Why did you decide to apply to Fordham?
“I really wanted to come back to Catholic higher education. Catholic education was not just my experience in college, but also growing up. Mission based education was a really important thing for my family. As I looked at what I was doing previously, I was proud but I knew something was missing. I believe it was the faith-based approach to education — being able to talk about faith and doubt in a university and how that connects to the intellectual work you’re doing. As a mathematician, I met every summer with a group of Catholic mathematicians called the Clavius Group. This group was started by the Jesuits of 50 years ago. It’s a group of Jesuits and lay people who come together for three weeks every summer and live in a dorm at a Jesuit university. While living together, they do mathematics during the day and go to mass together, share faith perspectives, eat dinner with one another and participate in other community building activities. That community approach and bringing together intellectual and spiritual themes is so awesome to me. I believe that Fordham is a great place to do this as well.”
What’s your general mission statement for the year?
“To make sure Fordham College of Rose Hill is the best college there is.”
You have an impressive background in mathematics – how do you hope to incorporate your background/passion for mathematics here at Fordham?
“As a mathematician, I feel very comfortable taking a data-based approach to my job. More generally, with my background, I am open to discussions with faculty across the college about the world of science in the college and how we can bring together different disciplines. I like to take a very interdisciplinary approach to the work I do – I was a math major but I was also an anthropology major as an undergrad.

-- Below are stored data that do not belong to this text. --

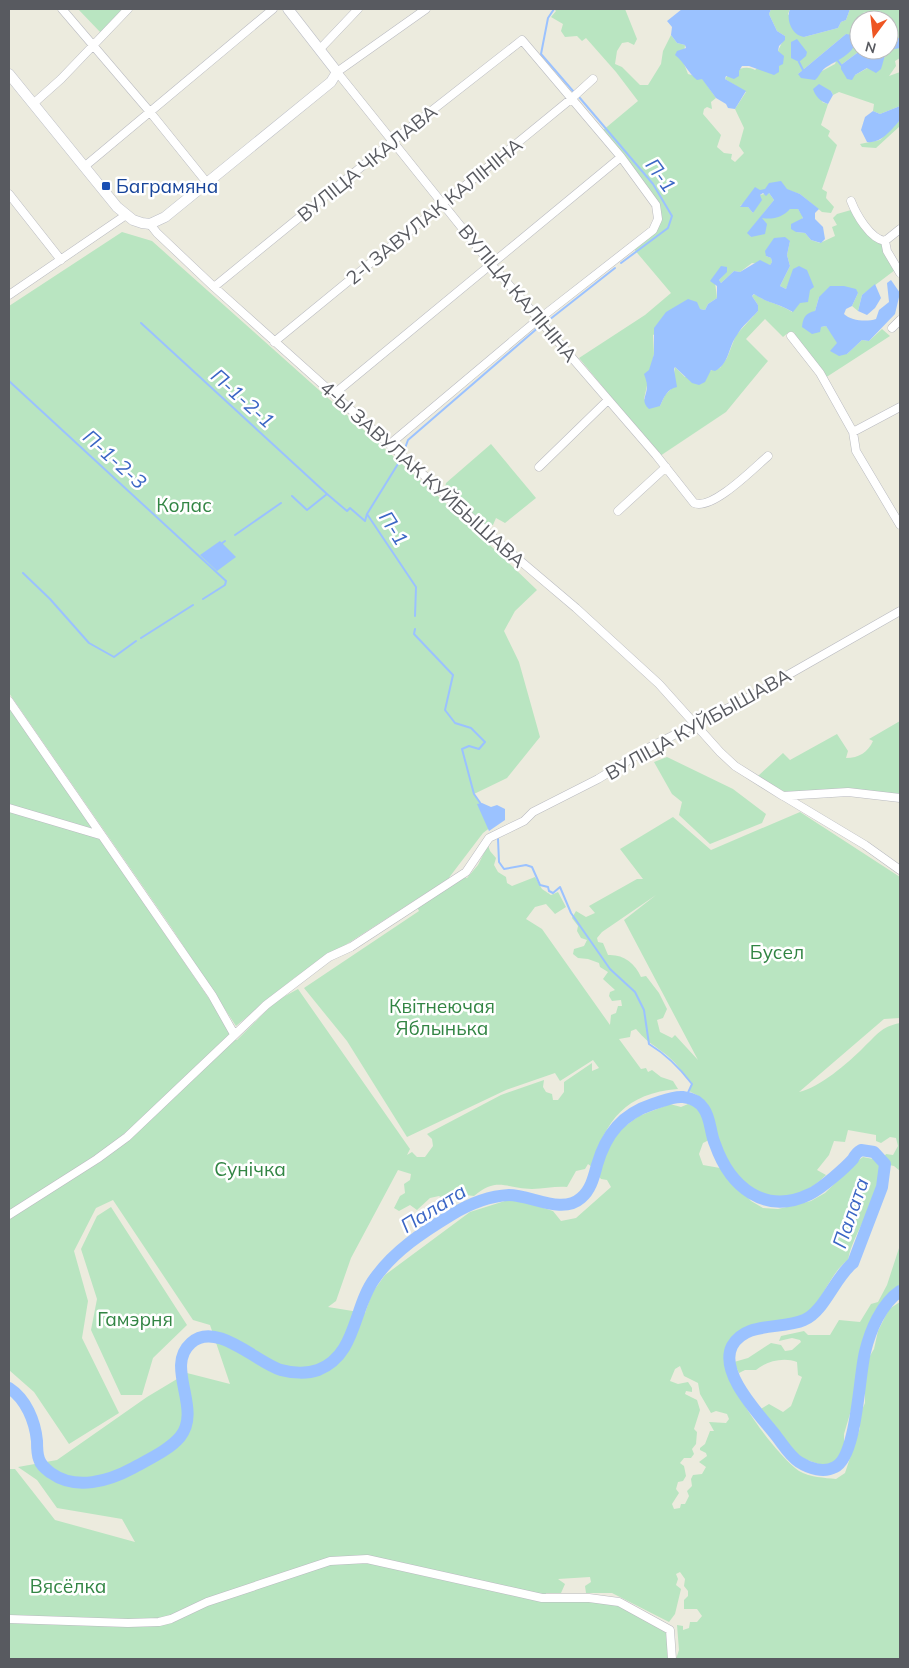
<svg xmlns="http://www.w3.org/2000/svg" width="909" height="1668" font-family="Mulish,sans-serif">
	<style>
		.green { fill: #b9e5c1; fill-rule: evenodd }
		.water { fill: #9bc2ff }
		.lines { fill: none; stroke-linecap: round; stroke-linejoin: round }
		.stream { stroke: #9bc2ff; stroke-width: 2 }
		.river { stroke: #9bc2ff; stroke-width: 12 }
		.street-casing { stroke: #babbc1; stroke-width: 9 }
		.secondary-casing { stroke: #bcbec6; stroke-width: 11 }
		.street { stroke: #fff; stroke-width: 8 }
		.secondary { stroke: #fff; stroke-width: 10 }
		.transit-dot { fill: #1a4fb4; stroke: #fff; stroke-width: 2 }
		.labels { text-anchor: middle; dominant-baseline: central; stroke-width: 5; stroke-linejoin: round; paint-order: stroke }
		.street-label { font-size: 19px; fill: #585a60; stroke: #fff }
		.transit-label { font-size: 19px; fill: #164399; stroke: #fff; text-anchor: start }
		.park-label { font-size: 19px; fill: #328544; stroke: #fff }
		.water-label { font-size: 20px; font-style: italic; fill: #3b66c5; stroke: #fff }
	</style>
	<rect width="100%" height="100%" fill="#ecebde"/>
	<path class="green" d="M78 9H122L101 33Z
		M554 9H625L637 39 634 45 628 42 622 43 617 51 615 64 622 67 640 85H648L661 64 663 51 671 35 677 43 685 45 683 61 688 74 702 78 716 98 711 102 712 109 707 107 704 109 703 114 721 135 717 147 724 153 732 154 731 159 735 162 744 153 739 146 744 128 735 109 746 92 725 79C731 71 745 64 755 70L778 51 785 36 777 31 769 14 771 9H790L788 14 804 37 838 28 841 22 846 20 850 9H900V38H889V20H859V50H861L841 65 855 75 882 60 894 47 900 48V58L895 61 896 66 889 76 900 72V106L880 114 873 111 874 104 839 92 833 95 831 91 822 102 828 104 821 125 830 131 828 136 837 145 822 189 827 192 826 198 834 207 831 213 822 212 800 194 787 190 759 191 740 206 748 207 753 213 760 195 769 193 774 200 748 233 751 237 762 218 790 209H798L803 217 796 232 805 233 811 240 820 243 835 236 832 227 837 225 833 218 837 214 851 210 854 211 883 244 895 270 862 295 858 311 852 306 858 293 819 297 815 311 821 327 826 326 847 354 862 340 869 341 882 329 890 336 825 378 796 339 794 332H789L783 337 765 319 746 339 768 361 726 412 660 456 579 358 645 315 671 293 633 248 654 231 660 212 602 131 638 101 616 72 586 38 582 41 577 36 565 37 561 31 563 24 551 17 556 11ZM846 34 835 64 822 71 798 74ZM790 241 787 255 790 266 780 286 786 289 791 278 792 312C780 304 764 302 755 294L752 296 758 305V311L736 335 727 358 720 368 685 377 675 367 672 388 665 395 660 406 644 399 654 354 653 335 700 309 705 310 708 304 717 298 715 282 726 272 719 280 721 283 734 271 740 272 752 263 770 265 772 262 771 258 766 256Z
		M900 120V126L876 148 862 147 860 144 880 140Z
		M122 232 152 241 450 507 537 590 515 611 504 631 519 662 540 737 507 778 474 794 495 824 483 833 448 879 294 978 236 1026 171 927 9 693V306Z
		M491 444 536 498 505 523 496 518 493 525 487 526 445 488 446 483Z
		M9 706 212 1003 233 1039 237 1040 276 1001 298 989 410 1149 407 1155 412 1152 417 1157H425L433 1146 432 1139 427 1134 501 1095 544 1080 543 1087 546 1092 552 1094 553 1100H558L564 1092V1082L592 1063V1071L599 1068 593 1060 560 1081 555 1073 506 1090 407 1137 347 1041 304 988 419 911 417 907 461 877 467 878 478 865 488 845 490 851 496 858 494 865 498 872 506 877 507 883 512 886 535 877 542 889 551 895 558 892 566 907 555 914 546 904 535 907 526 919 542 929 610 1025 611 1015 616 1013 618 1006H622L621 1000 612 1001 609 996 610 992 615 990 603 979 608 972 600 967 599 963 588 959 578 958 573 954 574 949 584 946 587 940 581 938 577 931 578 926 572 918 576 911 586 917 595 913 589 906 637 879H643L620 849 673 817 711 850 800 812 900 877V1018L884 1019 799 1092C819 1088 848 1063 863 1048 877 1035 880 1027 900 1023V1171L894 1166 884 1164 881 1161 886 1154 893 1155 898 1146 896 1138 890 1137 881 1143 876 1141V1135L848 1130 845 1142 834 1141 829 1155 817 1170 826 1175C787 1215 740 1196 720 1148 715 1136 715 1117 709 1107 704 1098 697 1095 689 1091L692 1083C683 1073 675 1061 664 1053 651 1043 647 1042 636 1029L631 1031 630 1037 619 1039 641 1069 646 1068 648 1072 652 1070 661 1077 673 1081 678 1089C626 1093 605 1120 592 1167L588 1164 585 1169 576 1171 567 1187C555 1186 545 1189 532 1189 506 1189 498 1176 474 1196L465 1195 451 1203 439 1196 430 1198 417 1210 410 1205 399 1211 394 1208 400 1196 405 1193 404 1184 410 1180 411 1174 398 1170 351 1258 336 1301 328 1307 365 1313 372 1293 385 1275 470 1212 508 1200 528 1203 553 1211 561 1221 576 1218 611 1187 607 1180 601 1179 597 1174 609 1145 621 1129 639 1116 670 1104 681 1107 688 1104 695 1106 703 1116 709 1140 703 1143 699 1154 703 1165 720 1168 751 1201 763 1208 778 1209 811 1201 825 1193 860 1159 863 1157 873 1159 880 1166C882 1201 854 1228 848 1260 829 1273 822 1306 803 1315 779 1327 742 1316 728 1344 713 1373 775 1454 799 1471 809 1477 825 1478 836 1479L845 1473 860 1428 859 1417 865 1403V1364L874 1349 878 1331 889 1309 900 1302V1659H676L679 1650 677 1625 683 1626V1630L689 1628 690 1622H697L702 1616 697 1609H684V1600L688 1596V1591L684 1586 685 1579 680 1572 676 1574 678 1579 676 1585 681 1589 675 1614 669 1622 612 1593H586L585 1586 591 1582 590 1577 558 1579 565 1584 561 1593H546L545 1600C568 1600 594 1598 617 1604 635 1609 652 1623 668 1633L674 1659H9V1469H15L55 1520 135 1542 122 1519 57 1508 37 1480 18 1467 57 1460 147 1397 187 1373 230 1384 210 1325 193 1320 113 1200 96 1208 74 1251 88 1301 82 1338 119 1413 69 1444 34 1392 9 1370ZM656 895 624 920 698 1060 675 1035 672 1038 660 1032 657 1020 663 1018 667 1009 659 993 646 976 641 977C635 963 623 954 608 955L603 943 598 942 597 938 602 932ZM680 1366 684 1376 698 1383 700 1394 711 1413 716 1411 727 1414 729 1419 726 1423 709 1422 714 1431H710L705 1444 700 1448V1450L706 1453 707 1456 699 1462 706 1467 702 1474 693 1475 691 1479 692 1486 687 1491 689 1496 685 1504H681L680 1508 674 1509 672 1504 679 1493 676 1489 678 1482 683 1481 686 1476 684 1466 680 1463 684 1458H691L694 1454 692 1449 696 1444 697 1432 694 1429 700 1410 697 1400 685 1394 686 1391 692 1392V1388L688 1382 678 1384 670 1381 675 1369Z
		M900 721V796L788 793 770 786 758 776 783 753 790 760 837 734 848 751 846 758C859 758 868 752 873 741L869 739Z
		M667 757 733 789 766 814 762 823 710 844 679 815 682 802 672 794 654 762Z
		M111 1207 187 1325 153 1358 142 1395H121L91 1330 97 1299 81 1249 97 1216Z
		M900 1245V1286L882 1305 860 1352 858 1374 854 1400 844 1434V1447L840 1459 835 1463 824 1466 799 1457 759 1410 769 1404 783 1412 791 1406 802 1377 798 1375 797 1362C784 1357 766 1361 756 1370H745L739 1373 734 1362 748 1358 771 1343 781 1345 785 1351 792 1350 801 1342 800 1340 792 1338 779 1341 781 1336 804 1331 808 1335H830L839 1320 860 1322 871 1304 878 1302 887 1285Z"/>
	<path class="water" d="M682 9H771L769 14 777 31 785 36V40L779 46 778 51 784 56 783 64 779 66V72L774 75 749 66H742L739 71V76L734 79 726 76 725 79 746 91 735 109 728 108 726 104 716 98 702 79 697 80C688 73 685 63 675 55L677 51 686 48 685 45 677 43 671 35 672 27 667 21Z
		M790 9H850L846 20 841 22 838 28 804 37C791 35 786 19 790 9Z
		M846 34 852 35 856 40C854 55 835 61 825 68 820 72 819 77 815 80L801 78 798 74Z
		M889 38H900V48C883 50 886 55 881 69L876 73 867 68 855 75 852 80 847 79 841 69V65L861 50H889Z
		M797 39 807 52 806 56 799 62 791 58V42Z
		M819 84 831 91 833 95 828 104C821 102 815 96 813 89Z
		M900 106V120C892 129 881 144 867 142L861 130 865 117 873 111 880 114Z
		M781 181 787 189 800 194 819 209 815 213V219L823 227 825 239 821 243 811 240 805 233 796 232 791 229V224L803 218 798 209H790C783 217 773 220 762 218L767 224 765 234 751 237 747 233 774 200 769 193 766 196 763 193 760 195 762 200 753 213 748 207H740L755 187 760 190 765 189 769 183Z
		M785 237 790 241 787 255 790 266 780 286 786 289 793 269 799 266 807 270 814 287 810 290 808 302 800 303 793 312C780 304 765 302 754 294L752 296 758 305V311C751 319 742 326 737 335 728 347 730 363 715 371L711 370 705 382 699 385 692 383 675 367 674 369 677 387C667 389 664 397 660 406L649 409C640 401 647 396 647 386 647 382 645 377 644 374L649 370 654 354V328L666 312 688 299 697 302 700 309 705 310 708 304 717 298V286L710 281 721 266 727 267V272L719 280 721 283 734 271 740 272 760 260 770 265 772 262 771 258 766 256 765 251 774 238Z
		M891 280 900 293 895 314 869 341 862 340 847 354 839 356 830 351 837 343 826 326 821 327 820 332 812 334 802 327C803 317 806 313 815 311L819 297 830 286H844L856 289 858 293 852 306 846 309 844 314C851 321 867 322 876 319L879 310 889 302 887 283Z
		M875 284 881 298 875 308 867 315 858 311 862 295Z
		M220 541 236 557 217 571 200 555Z
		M482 803 491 807 497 805 505 809V820L489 831 477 804Z"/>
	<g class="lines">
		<path class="stream" d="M554 9 548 18 541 54 573 91
			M838 61 841 65
			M799 62 803 70
			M579 97 653 184 672 216 668 228 621 263
			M549 320 615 268
			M141 323 327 494
			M9 381 226 581 225 585 203 599
			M404 451 408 440 540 326
			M401 459 367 514 416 587 415 616
			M292 496 307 510 327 494 347 511 350 508 365 521 367 514
			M235 535 281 503
			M221 544 225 541
			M23 573 50 599 89 643 114 657 136 641
			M415 629 414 634 453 675 445 710 455 723 471 728 485 742 479 749 469 746 462 749 474 794 481 804
			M141 638 193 605
			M498 839 499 862 504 869 526 865 532 867 540 885 548 887 549 891 553 893 560 887 571 913 610 969 635 992 644 1010 649 1044C667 1055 679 1067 692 1084L686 1097"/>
		<path class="river" d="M9 1388C26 1399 35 1421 37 1441 37 1447 37 1454 39 1459 41 1466 46 1469 51 1473 76 1491 109 1481 133 1468 149 1459 169 1450 180 1437 203 1409 164 1367 191 1343 216 1320 257 1363 281 1370 292 1373 307 1374 318 1370 357 1355 353 1307 375 1278 394 1251 423 1232 451 1215 469 1204 488 1196 509 1195 531 1195 562 1215 581 1198 591 1190 594 1176 597 1165 606 1134 622 1114 653 1104 663 1101 673 1096 683 1097 692 1098 699 1101 704 1109 711 1119 710 1133 715 1144 730 1187 765 1216 810 1194 821 1189 845 1168 853 1159 855 1155 857 1152 861 1150L874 1152 885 1164 882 1187 853 1263C835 1277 824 1312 804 1320 781 1330 746 1321 732 1346 718 1374 762 1417 777 1437 784 1446 790 1456 799 1462 810 1469 824 1473 835 1467 857 1457 859 1375 865 1352 870 1331 881 1304 900 1291"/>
		<defs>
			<path id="street" d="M62 9 150 112 208 184
				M426 9 337 72 491 264 656 455 694 503C712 511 754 468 768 456
				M320 49 358 9
				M33 104 61 79 128 9
				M84 167 273 9
				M9 194 61 260
				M851 201C856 214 870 239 885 241L887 251 900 273
				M150 224 157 233 214 287 504 547 576 608 659 684 720 752 735 766 783 796 848 792 900 798
				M885 241 900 229
				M214 287 393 141 522 40 621 157 656 205 658 219 653 230 534 323 390 444
				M9 295 126 215
				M892 328 900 320
				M791 336 820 373 853 432 856 451 900 525
				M274 342 571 99 593 79
				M334 394 621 157
				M853 432 900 407
				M539 467 608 400
				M618 511 666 467
				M9 701 212 995 234 1034
				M785 797 865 845 900 870
				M9 808 100 835
				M9 1215 97 1159 127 1137 266 1005 329 957 351 947 466 872 489 838 524 821 533 812 598 779 650 747 744 700 900 611
				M9 1619 128 1623 159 1622 171 1619 207 1602 330 1561 367 1559 542 1598H589L619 1602 670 1630 672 1659"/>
			<path id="secondary" d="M9 74 117 207 133 220 142 223 150 224 165 217 331 82 337 72 288 9"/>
		</defs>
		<use href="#street" class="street-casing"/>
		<use href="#secondary" class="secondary-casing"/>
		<use href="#street" class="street"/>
		<use href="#secondary" class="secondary"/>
	</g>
	<rect class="transit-dot" x="101" y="181" width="10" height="10" rx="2.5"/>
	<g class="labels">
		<g class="street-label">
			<text transform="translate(367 163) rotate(-39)">ВУЛІЦА ЧКАЛАВА</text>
			<text transform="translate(434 211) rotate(-39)">2-І ЗАВУЛАК КАЛІНІНА</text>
			<text transform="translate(518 293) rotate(50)">ВУЛІЦА КАЛІНІНА</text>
			<text transform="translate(423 474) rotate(42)">4-Ы ЗАВУЛАК КУЙБЫШАВА</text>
			<text transform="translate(698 724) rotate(-29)">ВУЛІЦА КУЙБЫШАВА</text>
		</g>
		<g class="transit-label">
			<text x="116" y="186">Баграмяна</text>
		</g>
		<g class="park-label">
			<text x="184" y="505">Колас</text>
			<text x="777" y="952">Бусел</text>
			<text x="442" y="1006">Квітнеючая<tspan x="442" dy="22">Яблынька</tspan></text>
			<text x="250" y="1169">Сунічка</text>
			<text x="135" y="1319">Гамэрня</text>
			<text x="68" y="1586">Вясёлка</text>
		</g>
		<g class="water-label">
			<text transform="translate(661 175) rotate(54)">П-1</text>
			<text transform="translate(243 398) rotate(42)">П-1-2-1</text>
			<text transform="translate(115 459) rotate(42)">П-1-2-3</text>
			<text transform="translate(394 528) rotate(58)">П-1</text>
			<text transform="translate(433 1208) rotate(-32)">Палата</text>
			<text transform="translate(850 1213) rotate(-71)">Палата</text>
		</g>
	</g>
	<rect width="909" height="1668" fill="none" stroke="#585a60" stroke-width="20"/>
	<g transform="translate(874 35) rotate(195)"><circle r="24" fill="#ffffff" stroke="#bcbdbf"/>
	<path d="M0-4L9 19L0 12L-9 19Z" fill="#ee5623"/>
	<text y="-8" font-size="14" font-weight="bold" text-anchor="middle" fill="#585a60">N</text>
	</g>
</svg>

I think that openness I have I can convey that to the faculty and students.”
Do you hope to promote women in STEM?
“One of my passions is advocacy for women and girls in science and mathematics. I am a long time member of the association for women in mathematics. I am on the executive board and I’ve had national leadership in these areas. It’s crucial for the future of the country and for women.”
You are the first female dean at Rose Hill. How do you feel about this fact and how do you feel about the other female hires which occurred this past year?
“I’m so thrilled to be joining a great group of colleagues! That’s what’s really important to me. It’s funny to be the first woman dean. It wasn’t something I expected coming in, but as a woman of mathematics, I am used to being the first woman to do something. I’m very happy to be a role model.”
What’s your favorite color?
“Purple: because it’s a cool blend of two other beautiful colors, red and blue.”
What’s an interesting fact about your life/history?
“I have dual citizenship. My mother was from Ireland, so I got the citizenship automatically, and about 10 years ago I got my passport. I also have loads of cousins in Ireland, so it comes in handy when I travel to Europe!”
What message do you have for the Fordham students?
“I think that Fordham is an amazing place. I have been so happy and people have been so welcoming to me. I can only imagine what it must be like to be a student here — it must be great. This year, I am looking forward to getting to know the students, faculty and the college in general. I really welcome different types of conversation with all students. I am very excited to be their dean!”